Caladenia ambusta, commonly known as the Boranup spider orchid, is a plant in the orchid family Orchidaceae and is endemic to the south-west of Western Australia. It has a single erect, linear leaf and a single creamy-coloured flower on a stem 27-35 cm high. It is only known from a relatively small area south-west of Margaret River growing in deep sand in shrubland and woodland and only flowering profusely after fire.

==Description==
Caladenia ambusta is a terrestrial, perennial, deciduous, herb with an underground tuber and a single erect, linear-shaped, hairy leaf 12-17 cm long and 4-9 mm wide. The leaf is pale green and blotched with reddish-purple on its lower end. The single flower is borne on a stem 27-35 cm tall and is creamy-yellow to creamy-red and 5-6 cm wide. The dorsal sepal is erect, 4-6 cm long, about 2 mm wide and ends in a swollen gland, 12-15 mm long and covered with glandular hairs. The lateral sepals are 4.5-6 cm long, about 3-4 mm wide and end with a gland similar to the one on the dorsal sepal. The petals are 3-4 cm long, about 2 mm wide and glabrous. The petals and lateral sepals are linear to lance-shaped near their bases and spread more or less horizontally, but the outer 2/3 is abruptly narrower, yellow-brown in colour and hangs threadlike. The labellum is white with red spots, stripes and blotches, 16-22 mm long and 9-11 mm wide. There are white to deep red calli along the edges of the labellum and four to six rows of calli shaped like hockey sticks in its central part. Flowering occurs from late October to mid-November and is stimulated by bushfire in the previous summer.

==Taxonomy and naming==
Caladenia ambusta was first formally described by Andrew Brown and Garry Brockman in 2015 from a specimen collected near Boranup and the description was published in Nuytsia. The specific epithet (ambusta) is a Latin word meaning "a burn", referring to the species' prolific flowering after fire.

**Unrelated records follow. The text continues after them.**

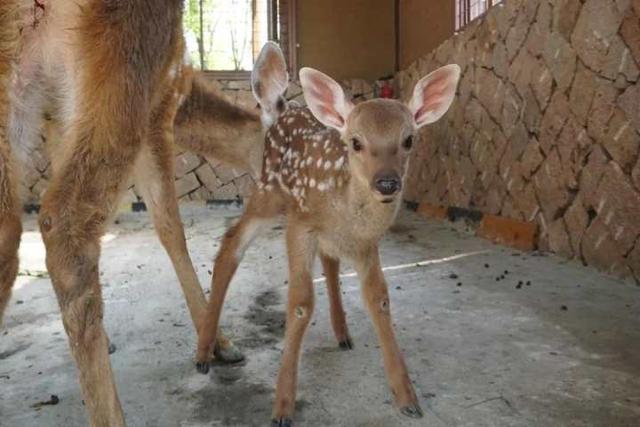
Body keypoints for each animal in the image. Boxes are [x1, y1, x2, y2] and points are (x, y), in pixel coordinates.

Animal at [0, 1, 288, 426]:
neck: (187, 90)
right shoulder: (160, 108)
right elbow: (171, 229)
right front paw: (218, 344)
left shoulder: (59, 115)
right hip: (130, 56)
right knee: (68, 224)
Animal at [195, 64, 460, 424]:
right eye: (356, 142)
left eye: (408, 139)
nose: (387, 182)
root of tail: (285, 111)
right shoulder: (300, 224)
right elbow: (301, 304)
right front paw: (282, 406)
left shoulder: (365, 243)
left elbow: (378, 300)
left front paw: (407, 398)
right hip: (268, 193)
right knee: (232, 242)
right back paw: (203, 353)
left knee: (329, 262)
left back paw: (342, 333)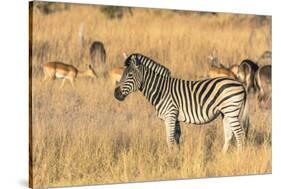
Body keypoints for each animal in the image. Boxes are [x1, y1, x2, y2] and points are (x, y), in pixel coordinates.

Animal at [114, 53, 249, 152]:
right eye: (122, 74)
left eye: (130, 75)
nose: (116, 94)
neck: (161, 90)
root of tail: (240, 84)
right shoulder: (174, 117)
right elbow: (177, 137)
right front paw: (178, 155)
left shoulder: (170, 115)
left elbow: (169, 139)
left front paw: (170, 159)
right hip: (226, 113)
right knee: (229, 135)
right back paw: (223, 155)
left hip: (231, 110)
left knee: (240, 134)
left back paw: (239, 156)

==Distribution and habitat==
Boranup spider orchid occurs in a relatively small area south west of the township of Margaret River in the Warren biogeographic region where it grows in deep sand in shrubland and woodland.

==Conservation==
Caladenia ambusta is classified as "Priority Two" by the Western Australian Government Department of Parks and Wildlife, meaning that it is poorly known and known from only one or a few locations.